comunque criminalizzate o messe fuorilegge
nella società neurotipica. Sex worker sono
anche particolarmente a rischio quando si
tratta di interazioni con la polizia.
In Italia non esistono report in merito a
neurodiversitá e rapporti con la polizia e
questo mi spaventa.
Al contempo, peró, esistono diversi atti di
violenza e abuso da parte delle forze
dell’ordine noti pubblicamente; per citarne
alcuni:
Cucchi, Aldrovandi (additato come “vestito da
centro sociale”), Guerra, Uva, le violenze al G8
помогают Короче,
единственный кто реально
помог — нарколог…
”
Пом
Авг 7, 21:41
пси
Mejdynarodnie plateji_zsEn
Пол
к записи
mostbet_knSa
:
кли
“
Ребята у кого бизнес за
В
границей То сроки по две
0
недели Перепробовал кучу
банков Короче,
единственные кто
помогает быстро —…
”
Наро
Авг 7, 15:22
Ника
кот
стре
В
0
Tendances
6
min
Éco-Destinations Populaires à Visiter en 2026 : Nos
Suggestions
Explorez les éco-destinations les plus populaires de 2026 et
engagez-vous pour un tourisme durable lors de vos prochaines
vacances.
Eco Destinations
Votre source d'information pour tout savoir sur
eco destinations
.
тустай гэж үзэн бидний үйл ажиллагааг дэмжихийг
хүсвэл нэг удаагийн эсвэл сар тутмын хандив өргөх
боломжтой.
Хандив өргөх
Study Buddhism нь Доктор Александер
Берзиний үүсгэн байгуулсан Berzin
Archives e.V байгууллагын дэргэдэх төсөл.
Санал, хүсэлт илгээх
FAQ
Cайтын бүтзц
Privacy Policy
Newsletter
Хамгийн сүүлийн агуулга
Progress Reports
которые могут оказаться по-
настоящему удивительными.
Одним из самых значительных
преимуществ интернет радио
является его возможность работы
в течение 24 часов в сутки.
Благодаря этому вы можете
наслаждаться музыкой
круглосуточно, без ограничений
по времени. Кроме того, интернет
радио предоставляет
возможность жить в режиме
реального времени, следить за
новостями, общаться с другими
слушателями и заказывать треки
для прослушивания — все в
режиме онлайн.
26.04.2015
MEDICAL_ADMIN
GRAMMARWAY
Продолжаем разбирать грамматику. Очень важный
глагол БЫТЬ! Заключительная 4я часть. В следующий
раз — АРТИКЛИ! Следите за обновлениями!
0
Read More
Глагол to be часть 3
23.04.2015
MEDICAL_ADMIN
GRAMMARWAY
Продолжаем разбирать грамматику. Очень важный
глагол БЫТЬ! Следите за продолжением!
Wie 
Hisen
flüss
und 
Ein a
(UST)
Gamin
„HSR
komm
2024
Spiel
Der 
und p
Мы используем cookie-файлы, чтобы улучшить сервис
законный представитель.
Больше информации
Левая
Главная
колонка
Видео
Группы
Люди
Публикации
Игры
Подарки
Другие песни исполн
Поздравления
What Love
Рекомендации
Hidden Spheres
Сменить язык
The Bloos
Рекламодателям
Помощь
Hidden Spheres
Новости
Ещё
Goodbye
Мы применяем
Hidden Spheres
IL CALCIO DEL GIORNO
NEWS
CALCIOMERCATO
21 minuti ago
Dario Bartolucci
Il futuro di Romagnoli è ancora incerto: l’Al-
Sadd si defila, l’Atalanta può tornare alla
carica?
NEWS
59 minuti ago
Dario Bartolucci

**********

Problem to work on >> When you restate the listing, keep each line identical to the original.

Response to the exercise >>
comunque criminalizzate o messe fuorilegge
nella società neurotipica. Sex worker sono
anche particolarmente a rischio quando si
tratta di interazioni con la polizia.
In Italia non esistono report in merito a
neurodiversitá e rapporti con la polizia e
questo mi spaventa.
Al contempo, peró, esistono diversi atti di
violenza e abuso da parte delle forze
dell’ordine noti pubblicamente; per citarne
alcuni:
Cucchi, Aldrovandi (additato come “vestito da
centro sociale”), Guerra, Uva, le violenze al G8
помогают Короче,
единственный кто реально
помог — нарколог…
”
Пом
Авг 7, 21:41
пси
Mejdynarodnie plateji_zsEn
Пол
к записи
mostbet_knSa
:
кли
“
Ребята у кого бизнес за
В
границей То сроки по две
0
недели Перепробовал кучу
банков Короче,
единственные кто
помогает быстро —…
”
Наро
Авг 7, 15:22
Ника
кот
стре
В
0
Tendances
6
min
Éco-Destinations Populaires à Visiter en 2026 : Nos
Suggestions
Explorez les éco-destinations les plus populaires de 2026 et
engagez-vous pour un tourisme durable lors de vos prochaines
vacances.
Eco Destinations
Votre source d'information pour tout savoir sur
eco destinations
.
тустай гэж үзэн бидний үйл ажиллагааг дэмжихийг
хүсвэл нэг удаагийн эсвэл сар тутмын хандив өргөх
боломжтой.
Хандив өргөх
Study Buddhism нь Доктор Александер
Берзиний үүсгэн байгуулсан Berzin
Archives e.V байгууллагын дэргэдэх төсөл.
Санал, хүсэлт илгээх
FAQ
Cайтын бүтзц
Privacy Policy
Newsletter
Хамгийн сүүлийн агуулга
Progress Reports
которые могут оказаться по-
настоящему удивительными.
Одним из самых значительных
преимуществ интернет радио
является его возможность работы
в течение 24 часов в сутки.
Благодаря этому вы можете
наслаждаться музыкой
круглосуточно, без ограничений
по времени. Кроме того, интернет
радио предоставляет
возможность жить в режиме
реального времени, следить за
новостями, общаться с другими
слушателями и заказывать треки
для прослушивания — все в
режиме онлайн.
26.04.2015
MEDICAL_ADMIN
GRAMMARWAY
Продолжаем разбирать грамматику. Очень важный
глагол БЫТЬ! Заключительная 4я часть. В следующий
раз — АРТИКЛИ! Следите за обновлениями!
0
Read More
Глагол to be часть 3
23.04.2015
MEDICAL_ADMIN
GRAMMARWAY
Продолжаем разбирать грамматику. Очень важный
глагол БЫТЬ! Следите за продолжением!
Wie 
Hisen
flüss
und 
Ein a
(UST)
Gamin
„HSR
komm
2024
Spiel
Der 
und p
Мы используем cookie-файлы, чтобы улучшить сервис
законный представитель.
Больше информации
Левая
Главная
колонка
Видео
Группы
Люди
Публикации
Игры
Подарки
Другие песни исполн
Поздравления
What Love
Рекомендации
Hidden Spheres
Сменить язык
The Bloos
Рекламодателям
Помощь
Hidden Spheres
Новости
Ещё
Goodbye
Мы применяем
Hidden Spheres
IL CALCIO DEL GIORNO
NEWS
CALCIOMERCATO
21 minuti ago
Dario Bartolucci
Il futuro di Romagnoli è ancora incerto: l’Al-
Sadd si defila, l’Atalanta può tornare alla
carica?
NEWS
59 minuti ago
Dario Bartolucci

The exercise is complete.